> **TASKS AND EXERCISES**:
[1] List every quality that the passage on seamless music transitions says each track carries.
[2] Continue the passage on the seamless music transition system from its last sentence.

This project focuses on creating a seamless music transition system that, given a library of music and a song, selects the best next song in the library to play after the current song ends, so it forms as seamless of a transition as possible
While the problem is straightforward and there are many successful examples of seamless music transitions available in different forms of media or music streaming services, it is far from a trivial task.
Music is an incredibly high dimensional data. Each track carries with it a complicated blend of tempo, timbre, harmony, dynamic, and mood that evolves over time. Yet the way most electronic devices perceive music is through amplitude of different frequencies at different time frames, which is far from how humans understand it. So to achieve a seamless transition of music, the music data must be processed to a form that a computer can understand in a similar way as human ears.

> **INFORMATION PROVIDED**:

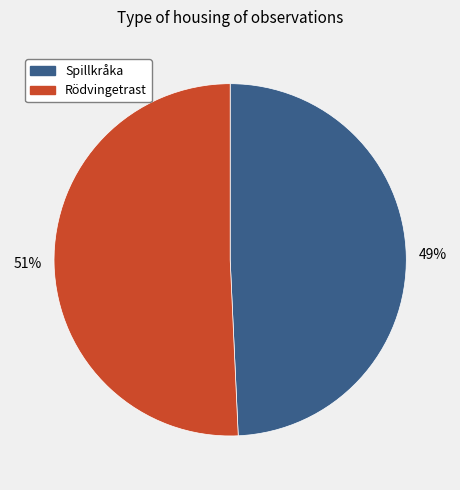

Do Spillkråka and Rödvingetrast together represent more than half of the pie?

Yes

> **RESULTS**:
[1] tempo, timbre, harmony, dynamic, mood

[2]
While humans can intuitively sense how music “flows” and what makes a great song transition, modeling such a sense on a computer is also very complicated. Smooth transitions between music are not governed by any one feature such as matching tempo or key, but a composite sense of flow that emerges through all the features of a track. There is no one universal algorithm that can make two songs compatible, as what might work in one context may not work in another. Furthermore, the perception of “smooth transition” is inherently subjective, which makes it difficult to define with algorithms or hard-coded logic.
Since there are no explicit rules that can describe what forms the perfect transition in every context, the problem cannot be solved through traditional algorithms. Which is why a system that can learn from data and behave differently based on the given input is crucial for this task.
Artificial intelligence and machine learning allows systems to learn directly from example data, capturing patterns and relationships in music that are too intricate to traditionally encode. These models could process and “observe” how music flows in a similar way as humans, and develop an understanding of what forms a perfect transition. Allowing AI-based systems to learn musical flows and produce transitions that are musically coherent.
Goal Example:
The naive approach is to utilize a one dimensional classification (such as genre, BPM, etc…) of each song, and select a song within the same group to choose as the next song. For example, if the current song was a “country” song, this approach would select another “country” song for a seamless transition. This is a very simple approach, and it would be extremely easy to implement and not require much training.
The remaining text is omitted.